(Supplied data Opens)

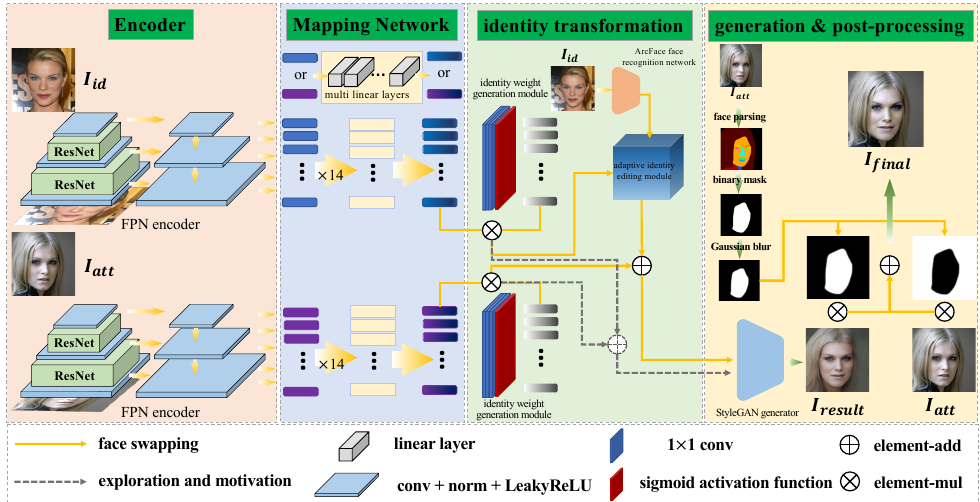
Figure 2. The overall structure of the network, which is composed of feature pyramid network with ResNet, mapping network, identity weight generation module, adaptive identity editing module, generator, and post-processing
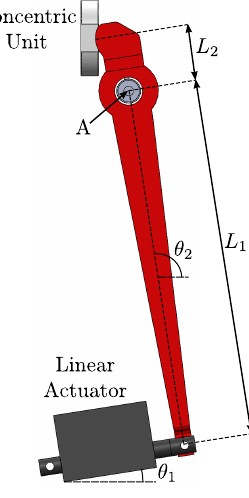
Figure 8: Radial load setup.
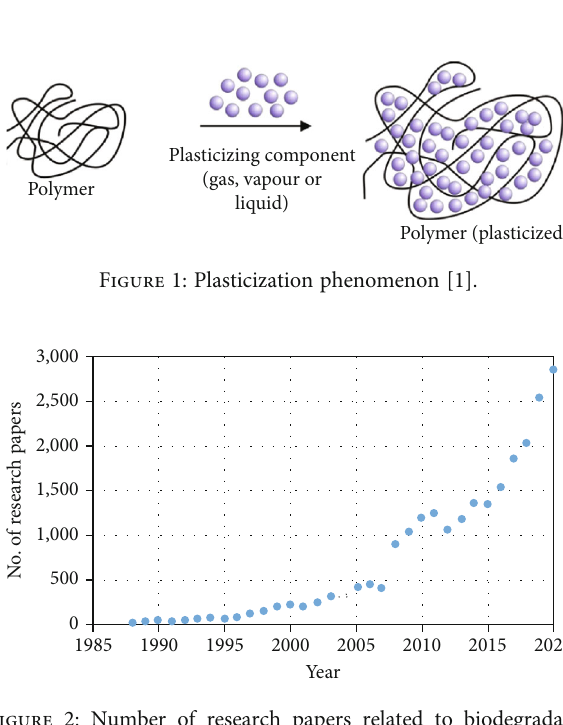
Figure 2: Number of research papers related to biodegradable plastics.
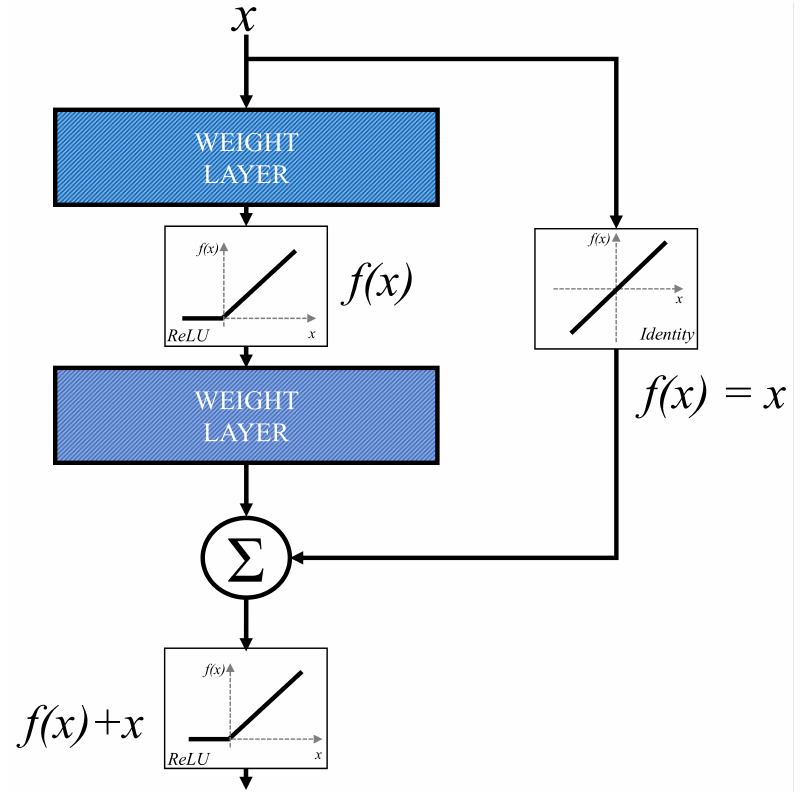
Figure 8. A block scheme of a residual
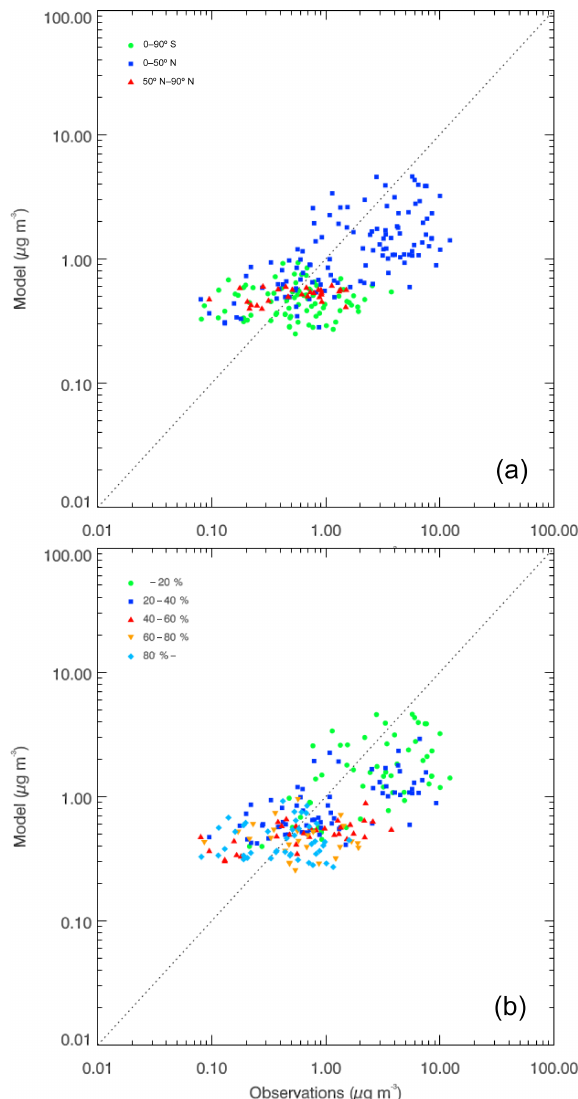
Figure 3. Correlation between observed and modelled nss-SO 2 − using the control run (L10 & N00 & γ a ). Modelled nss-SO 2 − derived from mean results of the simulation during the time period from 2004 to 2008. Observed concentrations are from 1995 to 2012 and matched to the nearest grid point and month of the model re- sults. Comparison is done for (a) different latitude bands and (b) dif- ferent fractions of sulfate that is produced by DMS emissions.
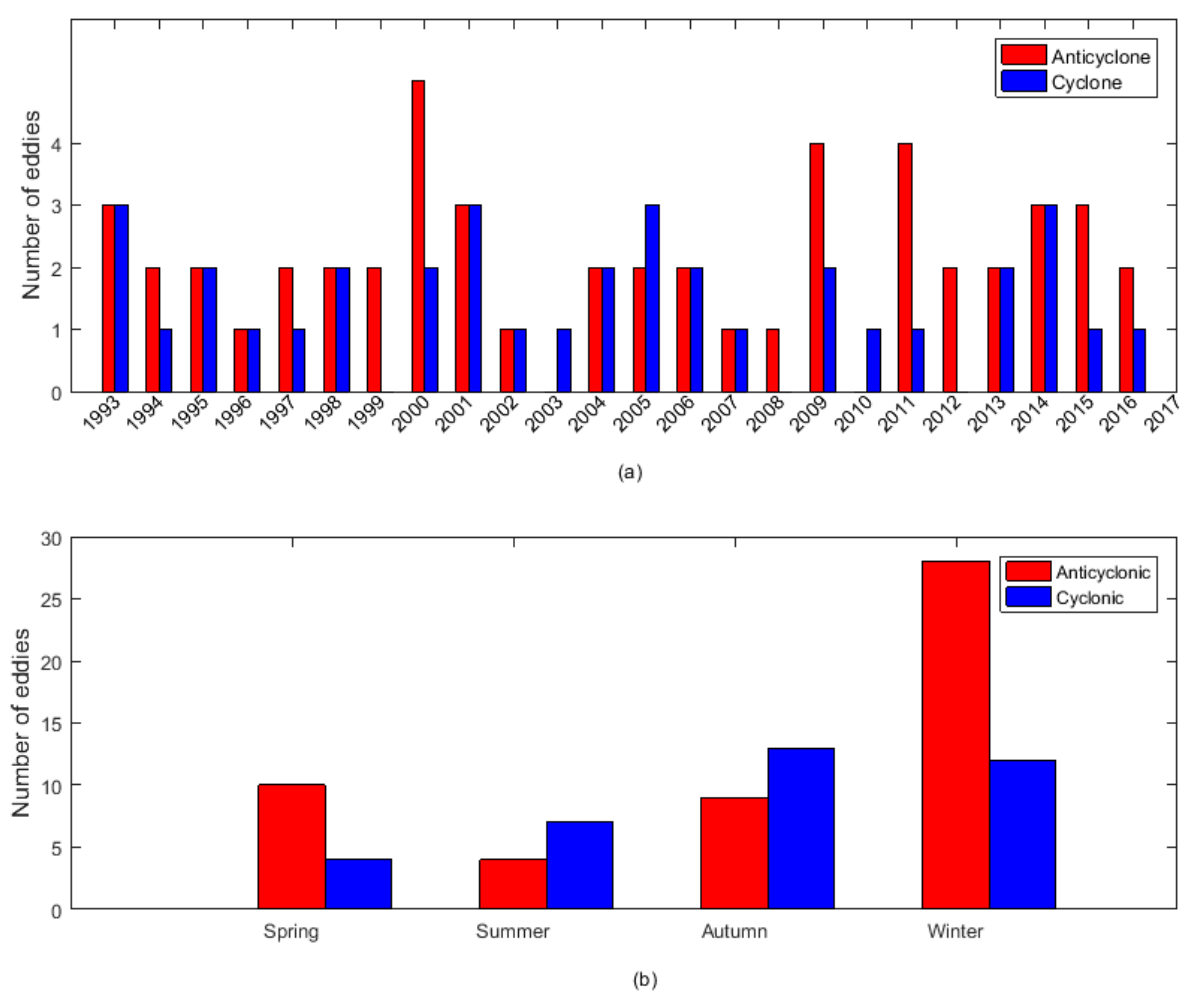
Figure 5. ( a ) Interannual and ( b ) seasonal distribution of the number of the along-the-isobath type. The red columns indicate anticyclonic eddies, and the blue columns indicate cyclonic eddies.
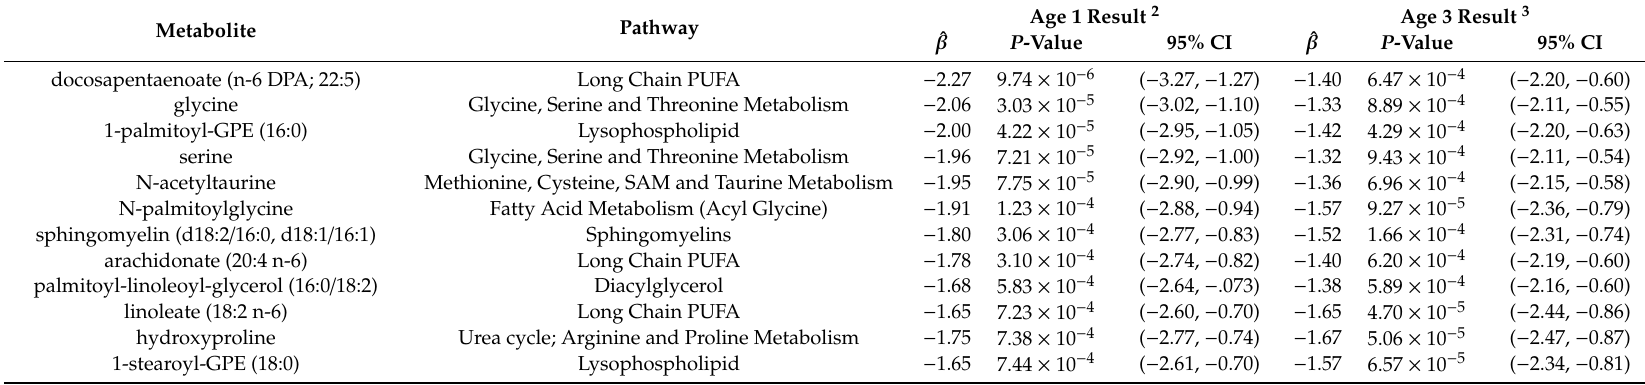
Table 3. Plasma metabolites significantly associated with 25(OH)D concentrations common to age 1 and 3 samples based on ENT80 thresholds 1.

(Supplied data Closes)

* **What to do**
Give the listing again in full, exactly as it is, but without its images.

* **Exercise result**
Figure 2. The overall structure of the network, which is composed of feature pyramid network with ResNet, mapping network, identity weight generation module, adaptive identity editing module, generator, and post-processing
Figure 8: Radial load setup.
Figure 2: Number of research papers related to biodegradable plastics.
Figure 8. A block scheme of a residual
Figure 3. Correlation between observed and modelled nss-SO 2 − using the control run (L10 & N00 & γ a ). Modelled nss-SO 2 − derived from mean results of the simulation during the time period from 2004 to 2008. Observed concentrations are from 1995 to 2012 and matched to the nearest grid point and month of the model re- sults. Comparison is done for (a) different latitude bands and (b) dif- ferent fractions of sulfate that is produced by DMS emissions.
Figure 5. ( a ) Interannual and ( b ) seasonal distribution of the number of the along-the-isobath type. The red columns indicate anticyclonic eddies, and the blue columns indicate cyclonic eddies.
Table 3. Plasma metabolites significantly associated with 25(OH)D concentrations common to age 1 and 3 samples based on ENT80 thresholds 1.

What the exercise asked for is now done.